Segment Start: Source data
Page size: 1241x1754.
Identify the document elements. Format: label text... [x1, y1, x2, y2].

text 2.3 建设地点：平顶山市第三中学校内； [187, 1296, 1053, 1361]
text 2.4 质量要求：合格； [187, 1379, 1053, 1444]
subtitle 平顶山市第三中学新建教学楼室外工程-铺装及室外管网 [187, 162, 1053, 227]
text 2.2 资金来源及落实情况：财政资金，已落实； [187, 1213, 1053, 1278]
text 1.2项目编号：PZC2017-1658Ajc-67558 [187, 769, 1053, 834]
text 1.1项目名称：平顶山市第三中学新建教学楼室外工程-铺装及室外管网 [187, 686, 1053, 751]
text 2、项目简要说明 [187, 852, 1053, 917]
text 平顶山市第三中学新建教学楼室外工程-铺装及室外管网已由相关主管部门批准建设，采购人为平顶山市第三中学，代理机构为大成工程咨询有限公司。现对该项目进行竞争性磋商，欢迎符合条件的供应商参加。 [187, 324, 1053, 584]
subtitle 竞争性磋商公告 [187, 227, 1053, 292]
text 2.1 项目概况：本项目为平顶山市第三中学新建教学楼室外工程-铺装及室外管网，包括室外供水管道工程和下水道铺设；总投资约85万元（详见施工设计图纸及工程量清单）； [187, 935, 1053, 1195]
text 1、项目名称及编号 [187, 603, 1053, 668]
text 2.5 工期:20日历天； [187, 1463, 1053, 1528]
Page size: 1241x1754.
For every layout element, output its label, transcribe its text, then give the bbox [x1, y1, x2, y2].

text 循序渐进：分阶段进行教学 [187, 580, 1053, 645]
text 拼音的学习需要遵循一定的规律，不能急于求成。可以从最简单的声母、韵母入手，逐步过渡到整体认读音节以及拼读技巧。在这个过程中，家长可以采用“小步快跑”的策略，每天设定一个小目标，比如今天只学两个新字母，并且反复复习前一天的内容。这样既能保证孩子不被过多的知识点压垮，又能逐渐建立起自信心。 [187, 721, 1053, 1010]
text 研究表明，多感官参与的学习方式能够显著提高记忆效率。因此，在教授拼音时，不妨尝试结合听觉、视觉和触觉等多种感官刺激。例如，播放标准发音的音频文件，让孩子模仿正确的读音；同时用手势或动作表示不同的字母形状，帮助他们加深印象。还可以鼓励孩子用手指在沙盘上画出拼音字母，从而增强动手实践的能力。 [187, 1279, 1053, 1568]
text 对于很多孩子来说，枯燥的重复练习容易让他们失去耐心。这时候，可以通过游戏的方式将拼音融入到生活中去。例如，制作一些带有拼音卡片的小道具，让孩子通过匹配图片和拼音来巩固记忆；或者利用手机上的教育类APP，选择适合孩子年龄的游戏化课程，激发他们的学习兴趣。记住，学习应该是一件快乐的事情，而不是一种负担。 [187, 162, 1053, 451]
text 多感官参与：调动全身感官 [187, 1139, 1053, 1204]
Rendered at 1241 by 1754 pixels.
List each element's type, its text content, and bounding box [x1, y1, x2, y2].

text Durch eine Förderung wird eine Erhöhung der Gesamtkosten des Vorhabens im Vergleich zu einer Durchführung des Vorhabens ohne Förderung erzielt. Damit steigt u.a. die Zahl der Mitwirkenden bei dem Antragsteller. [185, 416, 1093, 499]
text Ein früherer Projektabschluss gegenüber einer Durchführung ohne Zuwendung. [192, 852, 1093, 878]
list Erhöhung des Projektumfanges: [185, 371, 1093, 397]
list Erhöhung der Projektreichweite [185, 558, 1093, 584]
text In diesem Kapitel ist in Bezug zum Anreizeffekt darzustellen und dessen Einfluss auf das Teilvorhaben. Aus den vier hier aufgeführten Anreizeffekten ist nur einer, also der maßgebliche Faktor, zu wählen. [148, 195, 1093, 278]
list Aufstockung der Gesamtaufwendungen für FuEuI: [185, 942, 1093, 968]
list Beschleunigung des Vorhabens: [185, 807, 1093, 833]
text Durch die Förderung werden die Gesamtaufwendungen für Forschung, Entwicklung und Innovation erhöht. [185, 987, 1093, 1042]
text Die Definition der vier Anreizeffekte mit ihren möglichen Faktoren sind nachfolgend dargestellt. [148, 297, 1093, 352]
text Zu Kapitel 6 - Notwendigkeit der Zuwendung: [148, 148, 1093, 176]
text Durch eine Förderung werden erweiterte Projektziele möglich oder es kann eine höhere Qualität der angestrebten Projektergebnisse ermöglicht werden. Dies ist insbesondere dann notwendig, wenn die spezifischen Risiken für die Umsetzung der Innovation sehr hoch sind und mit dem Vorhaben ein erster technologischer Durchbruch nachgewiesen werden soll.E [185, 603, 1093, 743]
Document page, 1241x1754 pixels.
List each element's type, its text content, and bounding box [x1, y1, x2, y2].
Segment End: Source data
• Task:
Pull out each line of the listing that holds the string "vier".

• Answer section:
text In diesem Kapitel ist in Bezug zum Anreizeffekt darzustellen und dessen Einfluss auf das Teilvorhaben. Aus den vier hier aufgeführten Anreizeffekten ist nur einer, also der maßgebliche Faktor, zu wählen. [148, 195, 1093, 278]
text Die Definition der vier Anreizeffekte mit ihren möglichen Faktoren sind nachfolgend dargestellt. [148, 297, 1093, 352]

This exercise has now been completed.